# [TASK DETAILS]
The output is the lines below from the one with "các dòng máy Svakom Tyler và Keri." through the one with "transmisión térmica, permeabilidad", both included, printed exactly and with no other line.

# [EXERCISE INPUT]
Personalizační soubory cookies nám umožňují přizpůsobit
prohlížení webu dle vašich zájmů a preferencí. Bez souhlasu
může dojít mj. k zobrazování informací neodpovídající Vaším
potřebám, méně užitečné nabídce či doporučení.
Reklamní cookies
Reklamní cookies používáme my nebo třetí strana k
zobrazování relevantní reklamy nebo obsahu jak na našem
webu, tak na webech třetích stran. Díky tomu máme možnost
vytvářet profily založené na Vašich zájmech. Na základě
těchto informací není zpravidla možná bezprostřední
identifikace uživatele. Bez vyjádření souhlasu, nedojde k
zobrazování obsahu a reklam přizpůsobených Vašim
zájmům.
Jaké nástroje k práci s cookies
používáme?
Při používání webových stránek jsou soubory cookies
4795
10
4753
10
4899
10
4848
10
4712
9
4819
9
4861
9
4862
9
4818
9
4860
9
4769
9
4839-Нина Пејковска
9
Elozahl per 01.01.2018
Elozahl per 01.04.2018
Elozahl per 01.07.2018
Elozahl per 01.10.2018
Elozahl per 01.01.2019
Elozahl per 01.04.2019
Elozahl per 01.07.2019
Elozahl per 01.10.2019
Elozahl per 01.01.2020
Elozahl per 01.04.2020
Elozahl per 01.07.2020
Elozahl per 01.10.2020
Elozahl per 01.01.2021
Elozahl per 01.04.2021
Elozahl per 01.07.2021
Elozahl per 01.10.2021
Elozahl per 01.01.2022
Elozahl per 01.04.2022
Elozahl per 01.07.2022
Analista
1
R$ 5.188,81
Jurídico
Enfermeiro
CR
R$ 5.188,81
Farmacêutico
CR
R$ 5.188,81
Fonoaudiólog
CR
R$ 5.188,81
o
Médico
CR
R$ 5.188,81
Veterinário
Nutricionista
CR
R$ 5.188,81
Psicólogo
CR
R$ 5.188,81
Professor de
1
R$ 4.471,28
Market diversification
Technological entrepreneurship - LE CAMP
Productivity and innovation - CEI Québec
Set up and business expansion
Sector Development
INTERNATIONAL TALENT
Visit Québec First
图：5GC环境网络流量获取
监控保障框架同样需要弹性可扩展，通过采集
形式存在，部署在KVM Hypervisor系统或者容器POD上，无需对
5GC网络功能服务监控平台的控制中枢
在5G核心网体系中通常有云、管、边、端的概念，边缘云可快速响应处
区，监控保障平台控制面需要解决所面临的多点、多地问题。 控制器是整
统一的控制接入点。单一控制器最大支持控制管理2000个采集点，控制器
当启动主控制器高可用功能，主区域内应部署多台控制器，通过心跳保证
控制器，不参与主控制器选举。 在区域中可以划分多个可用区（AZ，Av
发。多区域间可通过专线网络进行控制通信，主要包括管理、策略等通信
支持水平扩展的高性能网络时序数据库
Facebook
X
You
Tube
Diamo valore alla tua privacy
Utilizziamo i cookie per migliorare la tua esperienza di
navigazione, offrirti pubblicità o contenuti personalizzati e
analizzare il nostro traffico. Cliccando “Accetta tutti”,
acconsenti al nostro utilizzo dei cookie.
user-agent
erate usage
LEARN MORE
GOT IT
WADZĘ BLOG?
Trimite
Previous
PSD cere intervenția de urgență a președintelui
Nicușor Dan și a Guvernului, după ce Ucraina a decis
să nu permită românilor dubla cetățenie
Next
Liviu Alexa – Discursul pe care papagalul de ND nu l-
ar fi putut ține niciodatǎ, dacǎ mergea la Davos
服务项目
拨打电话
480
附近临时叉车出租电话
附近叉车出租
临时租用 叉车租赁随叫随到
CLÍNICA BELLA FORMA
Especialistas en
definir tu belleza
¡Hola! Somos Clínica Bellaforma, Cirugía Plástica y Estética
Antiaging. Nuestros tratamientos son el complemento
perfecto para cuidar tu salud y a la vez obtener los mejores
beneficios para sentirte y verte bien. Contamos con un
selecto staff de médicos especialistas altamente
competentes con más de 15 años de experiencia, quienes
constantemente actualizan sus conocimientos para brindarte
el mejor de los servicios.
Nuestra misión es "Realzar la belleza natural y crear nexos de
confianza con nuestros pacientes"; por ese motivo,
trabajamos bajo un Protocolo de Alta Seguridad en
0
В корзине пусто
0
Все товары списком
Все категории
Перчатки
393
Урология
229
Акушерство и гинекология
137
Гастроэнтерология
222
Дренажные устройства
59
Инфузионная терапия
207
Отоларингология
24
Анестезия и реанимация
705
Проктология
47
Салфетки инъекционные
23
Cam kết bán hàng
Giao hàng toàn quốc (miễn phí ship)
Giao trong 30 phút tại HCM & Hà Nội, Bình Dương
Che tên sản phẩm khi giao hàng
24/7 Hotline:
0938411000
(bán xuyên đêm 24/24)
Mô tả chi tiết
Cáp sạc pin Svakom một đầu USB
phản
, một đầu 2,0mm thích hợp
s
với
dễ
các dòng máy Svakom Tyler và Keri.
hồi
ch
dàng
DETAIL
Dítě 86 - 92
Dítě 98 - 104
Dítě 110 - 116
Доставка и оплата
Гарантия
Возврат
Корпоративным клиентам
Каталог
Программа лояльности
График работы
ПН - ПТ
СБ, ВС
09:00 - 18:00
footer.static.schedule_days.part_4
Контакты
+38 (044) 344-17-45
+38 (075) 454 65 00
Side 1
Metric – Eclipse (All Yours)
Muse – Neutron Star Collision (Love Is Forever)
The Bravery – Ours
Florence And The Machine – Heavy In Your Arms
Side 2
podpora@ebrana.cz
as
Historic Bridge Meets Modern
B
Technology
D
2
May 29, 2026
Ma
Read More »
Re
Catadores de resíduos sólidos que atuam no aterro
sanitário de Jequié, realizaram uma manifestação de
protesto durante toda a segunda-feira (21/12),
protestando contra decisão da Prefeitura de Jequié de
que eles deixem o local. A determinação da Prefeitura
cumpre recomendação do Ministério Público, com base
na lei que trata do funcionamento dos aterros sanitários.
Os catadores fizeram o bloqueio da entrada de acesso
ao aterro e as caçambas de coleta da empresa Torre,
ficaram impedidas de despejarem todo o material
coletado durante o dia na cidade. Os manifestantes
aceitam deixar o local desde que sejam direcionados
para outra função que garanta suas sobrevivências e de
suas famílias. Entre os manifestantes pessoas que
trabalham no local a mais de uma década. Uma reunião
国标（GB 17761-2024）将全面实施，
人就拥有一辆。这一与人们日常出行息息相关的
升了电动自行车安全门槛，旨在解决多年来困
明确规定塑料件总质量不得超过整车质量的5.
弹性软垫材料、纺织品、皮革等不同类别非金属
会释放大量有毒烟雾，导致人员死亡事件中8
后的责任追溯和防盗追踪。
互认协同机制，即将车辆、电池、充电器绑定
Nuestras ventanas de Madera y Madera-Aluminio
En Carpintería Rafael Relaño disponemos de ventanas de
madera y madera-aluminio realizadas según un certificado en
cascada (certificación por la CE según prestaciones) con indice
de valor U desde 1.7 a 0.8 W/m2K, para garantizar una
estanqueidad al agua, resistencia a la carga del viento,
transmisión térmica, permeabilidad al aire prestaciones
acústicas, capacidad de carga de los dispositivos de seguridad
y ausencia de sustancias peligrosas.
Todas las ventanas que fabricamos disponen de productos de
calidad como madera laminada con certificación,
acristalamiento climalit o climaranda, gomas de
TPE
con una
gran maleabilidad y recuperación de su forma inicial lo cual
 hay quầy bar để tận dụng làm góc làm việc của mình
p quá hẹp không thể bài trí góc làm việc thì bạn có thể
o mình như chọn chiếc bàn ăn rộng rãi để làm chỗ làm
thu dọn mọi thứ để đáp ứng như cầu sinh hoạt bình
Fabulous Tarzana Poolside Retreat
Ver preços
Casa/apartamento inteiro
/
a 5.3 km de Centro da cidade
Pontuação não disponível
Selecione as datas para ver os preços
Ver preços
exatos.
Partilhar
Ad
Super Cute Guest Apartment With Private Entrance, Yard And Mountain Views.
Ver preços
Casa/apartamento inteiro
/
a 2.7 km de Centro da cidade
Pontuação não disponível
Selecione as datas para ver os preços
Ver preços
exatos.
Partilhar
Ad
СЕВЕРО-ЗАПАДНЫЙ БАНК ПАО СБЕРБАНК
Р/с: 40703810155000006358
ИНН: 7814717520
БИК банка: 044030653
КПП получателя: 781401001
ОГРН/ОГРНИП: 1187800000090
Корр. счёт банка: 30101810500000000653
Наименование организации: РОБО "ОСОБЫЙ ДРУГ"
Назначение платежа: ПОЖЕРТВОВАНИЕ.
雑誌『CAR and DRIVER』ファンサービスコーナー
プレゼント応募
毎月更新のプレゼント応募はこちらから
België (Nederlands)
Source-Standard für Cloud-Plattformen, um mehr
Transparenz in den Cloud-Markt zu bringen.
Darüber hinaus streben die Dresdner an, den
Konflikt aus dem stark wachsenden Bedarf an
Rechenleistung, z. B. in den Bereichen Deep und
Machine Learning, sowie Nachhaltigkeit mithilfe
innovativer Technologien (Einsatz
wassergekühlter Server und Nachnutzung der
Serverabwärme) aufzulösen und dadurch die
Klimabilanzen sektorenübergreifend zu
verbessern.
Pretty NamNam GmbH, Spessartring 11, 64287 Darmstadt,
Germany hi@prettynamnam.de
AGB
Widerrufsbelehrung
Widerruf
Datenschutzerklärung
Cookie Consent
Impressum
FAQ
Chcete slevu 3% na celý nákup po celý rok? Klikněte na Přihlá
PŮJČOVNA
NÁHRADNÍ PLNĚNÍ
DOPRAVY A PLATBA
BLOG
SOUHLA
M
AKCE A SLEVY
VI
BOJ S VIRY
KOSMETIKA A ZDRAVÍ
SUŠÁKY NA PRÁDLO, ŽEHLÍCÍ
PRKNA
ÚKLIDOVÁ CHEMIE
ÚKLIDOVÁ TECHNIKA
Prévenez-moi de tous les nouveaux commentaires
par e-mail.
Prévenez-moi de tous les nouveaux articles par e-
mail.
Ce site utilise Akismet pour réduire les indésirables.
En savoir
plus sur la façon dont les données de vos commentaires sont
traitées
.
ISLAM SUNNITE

# [YOUR SOLUTION]
các dòng máy Svakom Tyler và Keri.
hồi
ch
dàng
DETAIL
Dítě 86 - 92
Dítě 98 - 104
Dítě 110 - 116
Доставка и оплата
Гарантия
Возврат
Корпоративным клиентам
Каталог
Программа лояльности
График работы
ПН - ПТ
СБ, ВС
09:00 - 18:00
footer.static.schedule_days.part_4
Контакты
+38 (044) 344-17-45
+38 (075) 454 65 00
Side 1
Metric – Eclipse (All Yours)
Muse – Neutron Star Collision (Love Is Forever)
The Bravery – Ours
Florence And The Machine – Heavy In Your Arms
Side 2
podpora@ebrana.cz
as
Historic Bridge Meets Modern
B
Technology
D
2
May 29, 2026
Ma
Read More »
Re
Catadores de resíduos sólidos que atuam no aterro
sanitário de Jequié, realizaram uma manifestação de
protesto durante toda a segunda-feira (21/12),
protestando contra decisão da Prefeitura de Jequié de
que eles deixem o local. A determinação da Prefeitura
cumpre recomendação do Ministério Público, com base
na lei que trata do funcionamento dos aterros sanitários.
Os catadores fizeram o bloqueio da entrada de acesso
ao aterro e as caçambas de coleta da empresa Torre,
ficaram impedidas de despejarem todo o material
coletado durante o dia na cidade. Os manifestantes
aceitam deixar o local desde que sejam direcionados
para outra função que garanta suas sobrevivências e de
suas famílias. Entre os manifestantes pessoas que
trabalham no local a mais de uma década. Uma reunião
国标（GB 17761-2024）将全面实施，
人就拥有一辆。这一与人们日常出行息息相关的
升了电动自行车安全门槛，旨在解决多年来困
明确规定塑料件总质量不得超过整车质量的5.
弹性软垫材料、纺织品、皮革等不同类别非金属
会释放大量有毒烟雾，导致人员死亡事件中8
后的责任追溯和防盗追踪。
互认协同机制，即将车辆、电池、充电器绑定
Nuestras ventanas de Madera y Madera-Aluminio
En Carpintería Rafael Relaño disponemos de ventanas de
madera y madera-aluminio realizadas según un certificado en
cascada (certificación por la CE según prestaciones) con indice
de valor U desde 1.7 a 0.8 W/m2K, para garantizar una
estanqueidad al agua, resistencia a la carga del viento,
transmisión térmica, permeabilidad al aire prestaciones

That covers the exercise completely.